Just fear dressed in armor.
I throw myself into work. It’s easier that way. The tinctures don’t ask questions. The leaves don’t flinch when I get something wrong. The mortar doesn’t sigh when I forget to smile.
But the longer the silence stretches, the louder it gets. Ivy moves around the shop like she’s wearing a mask she doesn’t believe in anymore. I catch her glancing at me when she thinks I’m not looking—quick, brittle looks full of things she’s not saying. It twists something deep in my gut, because I know that look. It’s the same one I wear in the mirror when I’m bracing for disappointment.
Around midday, she finally breaks.
“Okay, that’s it,” she says, slamming the vase she’s arranging onto the counter with more force than necessary. “I cannot keep doing this weird silent ghost routine where I pretend everything’s fine while you act like I’m contagious.”
I freeze, halfway through corking a jar. “I don’t?—”

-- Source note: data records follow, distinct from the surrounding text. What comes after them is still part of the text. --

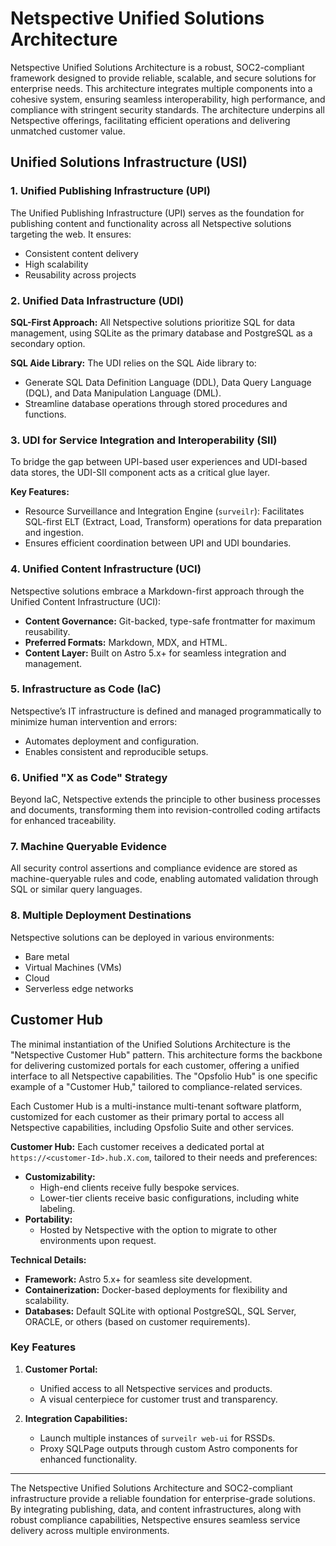 # Netspective Unified Solutions Architecture

Netspective Unified Solutions Architecture is a robust, SOC2-compliant framework designed to provide reliable, scalable, and secure solutions for enterprise needs. This architecture integrates multiple components into a cohesive system, ensuring seamless interoperability, high performance, and compliance with stringent security standards. The architecture underpins all Netspective offerings, facilitating efficient operations and delivering unmatched customer value.

## Unified Solutions Infrastructure (USI)

### 1. Unified Publishing Infrastructure (UPI)

The Unified Publishing Infrastructure (UPI) serves as the foundation for publishing content and functionality across all Netspective solutions targeting the web. It ensures:
- Consistent content delivery
- High scalability
- Reusability across projects

### 2. Unified Data Infrastructure (UDI)

**SQL-First Approach:** All Netspective solutions prioritize SQL for data management, using SQLite as the primary database and PostgreSQL as a secondary option.

**SQL Aide Library:** The UDI relies on the SQL Aide library to:
- Generate SQL Data Definition Language (DDL), Data Query Language (DQL), and Data Manipulation Language (DML).
- Streamline database operations through stored procedures and functions.

### 3. UDI for Service Integration and Interoperability (SII)

To bridge the gap between UPI-based user experiences and UDI-based data stores, the UDI-SII component acts as a critical glue layer. 

**Key Features:**
- Resource Surveillance and Integration Engine (`surveilr`): Facilitates SQL-first ELT (Extract, Load, Transform) operations for data preparation and ingestion.
- Ensures efficient coordination between UPI and UDI boundaries.

### 4. Unified Content Infrastructure (UCI)

Netspective solutions embrace a Markdown-first approach through the Unified Content Infrastructure (UCI):
- **Content Governance:** Git-backed, type-safe frontmatter for maximum reusability.
- **Preferred Formats:** Markdown, MDX, and HTML.
- **Content Layer:** Built on Astro 5.x+ for seamless integration and management.

### 5. Infrastructure as Code (IaC)

Netspective’s IT infrastructure is defined and managed programmatically to minimize human intervention and errors:
- Automates deployment and configuration.
- Enables consistent and reproducible setups.

### 6. Unified "X as Code" Strategy

Beyond IaC, Netspective extends the principle to other business processes and documents, transforming them into revision-controlled coding artifacts for enhanced traceability.

### 7. Machine Queryable Evidence

All security control assertions and compliance evidence are stored as machine-queryable rules and code, enabling automated validation through SQL or similar query languages.

### 8. Multiple Deployment Destinations

Netspective solutions can be deployed in various environments:
- Bare metal
- Virtual Machines (VMs)
- Cloud
- Serverless edge networks

## Customer Hub

The minimal instantiation of the Unified Solutions Architecture is the "Netspective Customer Hub" pattern. This architecture forms the backbone for delivering customized portals for each customer, offering a unified interface to all Netspective capabilities. The "Opsfolio Hub" is one specific example of a "Customer Hub," tailored to compliance-related services.

Each Customer Hub is a multi-instance multi-tenant software platform, customized for each customer as their primary portal to access all Netspective capabilities, including Opsfolio Suite and other services.

**Customer Hub:** Each customer receives a dedicated portal at `https://<customer-Id>.hub.X.com`, tailored to their needs and preferences:
- **Customizability:**
  - High-end clients receive fully bespoke services.
  - Lower-tier clients receive basic configurations, including white labeling.
- **Portability:**
  - Hosted by Netspective with the option to migrate to other environments upon request.

**Technical Details:**
- **Framework:** Astro 5.x+ for seamless site development.
- **Containerization:** Docker-based deployments for flexibility and scalability.
- **Databases:** Default SQLite with optional PostgreSQL, SQL Server, ORACLE, or others (based on customer requirements).

### Key Features

1. **Customer Portal:**
   - Unified access to all Netspective services and products.
   - A visual centerpiece for customer trust and transparency.

2. **Integration Capabilities:**
   - Launch multiple instances of `surveilr web-ui` for RSSDs.
   - Proxy SQLPage outputs through custom Astro components for enhanced functionality.

---

The Netspective Unified Solutions Architecture and SOC2-compliant infrastructure provide a reliable foundation for enterprise-grade solutions. By integrating publishing, data, and content infrastructures, along with robust compliance capabilities, Netspective ensures seamless service delivery across multiple environments.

“No,” she cuts in, stepping toward the workroom door. “Don’t you dare give me that calm, quiet voice like I haven’t been watching you avoid me like I’m about to turn into a regret in real-time.”
“I’m not—” I try, but she’s already on fire.
“Either you fight for this,” she says, her voice shaking, but strong, “or you let me go. For real this time. Because this halfway nonsense, this push-and-pull like I’m some stray you fed once and now can’t decide if you want me or not—it’s killing me, Gorran.”
My throat locks up.
She steps all the way into the room now, eyes locked on mine like she’s daring me to lie. “I showed up. I stayed. I bled for this shop, for this town, for you. And all I’ve gotten in return is a man who looks at me like I’m a storm he’s waiting to pass.”
“Ivy,” I manage, voice low, rough, “you don’t know what you’re asking.”
“Yes, I do,” she says. “I’m asking for the truth. I’m asking you to stop hiding behind this idea that you’re protecting me when really, you’re just scared.”
I flinch. She sees it. Her eyes soften, but only a little.
“I know you’ve been through hell. I know people have left. I know your scars go deeper than the skin. But damn it, Gorran, I’m not them.”
“I know that,” I say, finally stepping forward. My hands ache with the need to reach for her, but I keep them at my sides. “But what if I still break it? What if I ruin the only good thing I’ve ever had?”
She exhales shakily. “Then you try. You screw it up, and you apologize, and you try again. Because that’s what people do when they love someone.”
The word hangs there between us like smoke.
Love.
I open my mouth. Close it again. My pulse is a drumbeat in my ears.
And then I reach into the drawer, pull out the carved piece, and place it on the table between us.
It’s not perfect. The petals are uneven. The edges a little rough.
But it’s a bloom. A wooden flower, her favorite shape, curled around a thorny stem that took me three hours to get just right.